Toujours illégal pour quelques jours malgré l'annonce d'un projet-pilote avec Québec, le service UberX continue d'être la cible des contrôleurs routiers. Mardi, pas moins d'une quinzaine de voitures ont été saisies à Québec et dans la région montréalaise. Leurs chauffeurs écopent d'amendes salées de 3750 $.

Selon les règles dictées par la nouvelle loi sur le taxi, le projet-pilote annoncé par Québec ne peut entrer en vigueur que 20 jours après la publication de l'entente. Celui-ci ayant été présenté vendredi, ce n'est qu'à compter du 29 septembre que la loi sera en vigueur. D'ici là, le service UberX demeure illégal.

À Montréal, les inspecteurs du Bureau du taxi ont eu la directive d'appliquer la loi à la lettre d'ici la mise en application du projet-pilote. «Selon notre compréhension de la nouvelle loi en vigueur, l'entreprise Uber est actuellement en dehors du cadre légal, a indiqué la porte-parole du Bureau du taxi, Marie-Hélène Giguère. Nous appliquons ainsi la réglementation et nous continuerons de le faire avec discernement.»

Demande d'injonction

Ce flou juridique dans lequel se trouve le service de la multinationale californienne donne des munitions aux chauffeurs de taxi traditionnel, qui entendent demander une injonction dès demain pour forcer l'annulation de l'entente. «Nous avons la preuve qu'Uber a déjà violé l'entente avant même son entrée en vigueur», a lancé Benoit Jugand, porte-parole avec Guy Chevrette d'un nouveau front commun des chauffeurs de taxi qui a été mis sur pied mardi. Le regroupement enverra des «mises en demeure solides» au gouvernement dès aujourd'hui, a pour sa part annoncé M. Chevrette. «Jeudi, ce sera la demande d'injonction.»

Les chauffeurs de taxi soutiennent qu'en plus de fonctionner illégalement pendant cet intérim de 20 jours, Uber a violé certaines clauses de l'entente en modulant ses tarifs, à la sortie d'un spectacle au Centre Vidéotron vendredi, au-delà de 1,5 fois le prix normal d'une course.

Québec et Uber interprètent cependant différemment cette modalité du contrat, qui limite les modulations de prix en période d'achalandage à 1,5 fois le tarif affiché «en cas de force majeure» seulement. «La notion de "force majeure" reste à définir par le ministre. On parle de problèmes de panne du métro à Montréal, par exemple», a indiqué Mathieu Gaudrault, porte-parole du ministre des Transports, Laurent Lessard.

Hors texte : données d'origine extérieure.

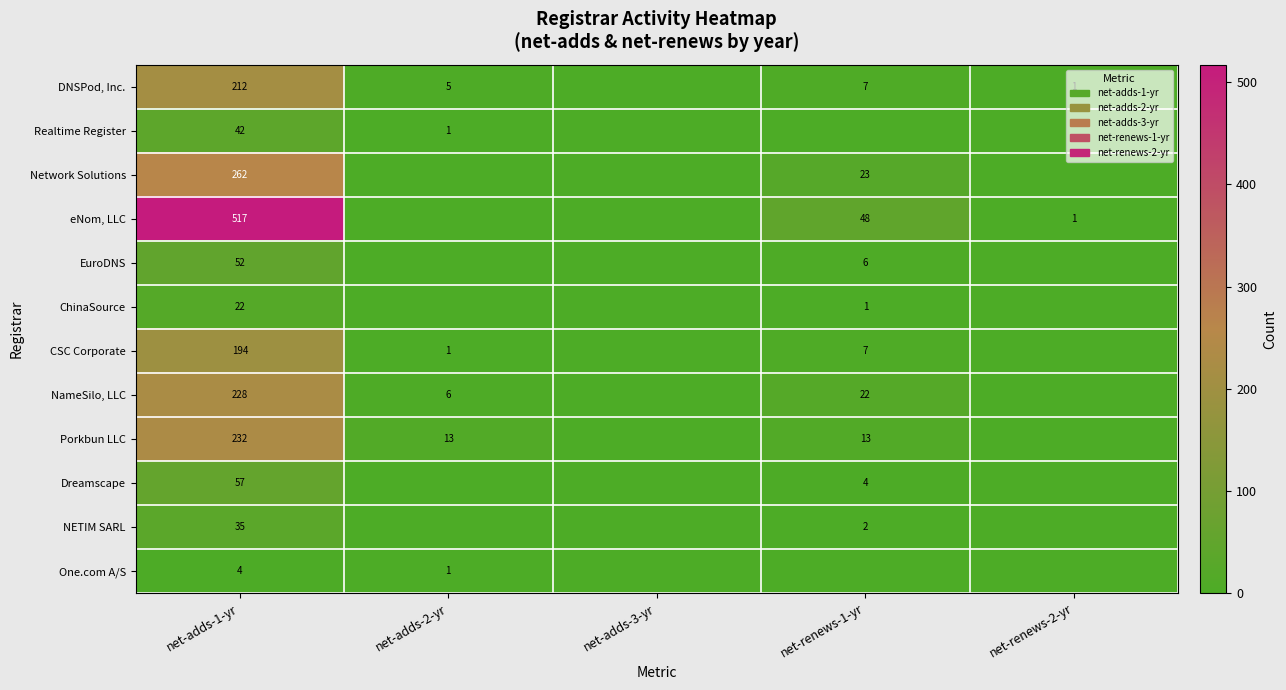

What is the spread (max minus min) of values at net-renews-1-yr?

48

Hormis ces cas de «force majeure» qui seront déterminés «au cas par cas», Uber sera autorisé à augmenter ses tarifs à sa guise.

«Le ministre Lessard n'a jamais donné pour consigne [aux contrôleurs routiers] de ne pas appliquer la loi. On les laisse l'appliquer avec discernement», a par ailleurs ajouté M. Gaudrault. Contrôle routier Québec et le Bureau du taxi de Montréal ont tous deux indiqué avoir eu besoin de quelques jours d'analyse avant de conclure qu'ils devaient continuer les saisies jusqu'à l'entrée en vigueur du projet-pilote.

Dissension parmi les troupes

Les chauffeurs de taxi ont annoncé en début d'après-midi la création d'un front commun comprenant le Regroupement des travailleurs autonomes Métallos et le Comité provincial de concertation et de développement de l'industrie du taxi.

Des membres discuteront d'un plan d'action pouvant aller jusqu'à une grève des taxis au cours des prochaines semaines. «Aucun moyen n'est exclu. On en a envisagé beaucoup, mais aucun n'est exclu», a insisté M. Chevrette, qui se dit conscient que les taxis pourraient «s'aliéner du monde» avec certains moyens d'action.

Mouhcine El Meliani, un propriétaire de taxi très actif depuis quelques semaines et qui dit représenter jusqu'à 500 chauffeurs, affirme n'avoir «plus rien à foutre» des stratégies des représentants de l'industrie du taxi. «Est-ce que Guy Chevrette et Benoit Jugand (les deux porte-parole du front commun) ont des permis de taxi? La réponse est non. Ils ne représentent en rien les propriétaires de taxi. Ils n'ont pas de légitimité», soutient-il.

Forts d'une liste détaillée de tous les propriétaires de taxi du Québec, M. El Meliani et un groupe d'autres propriétaires disent avoir entrepris de contacter tous les propriétaires de taxi montréalais pour les convaincre de prendre simultanément «quelques jours de vacances» en guise de moyen de pression. «C'est un rêve. Ça a 1% de chances de fonctionner. Mais si on se contente de klaxonner dans les rues, le gouvernement ne va jamais nous écouter.»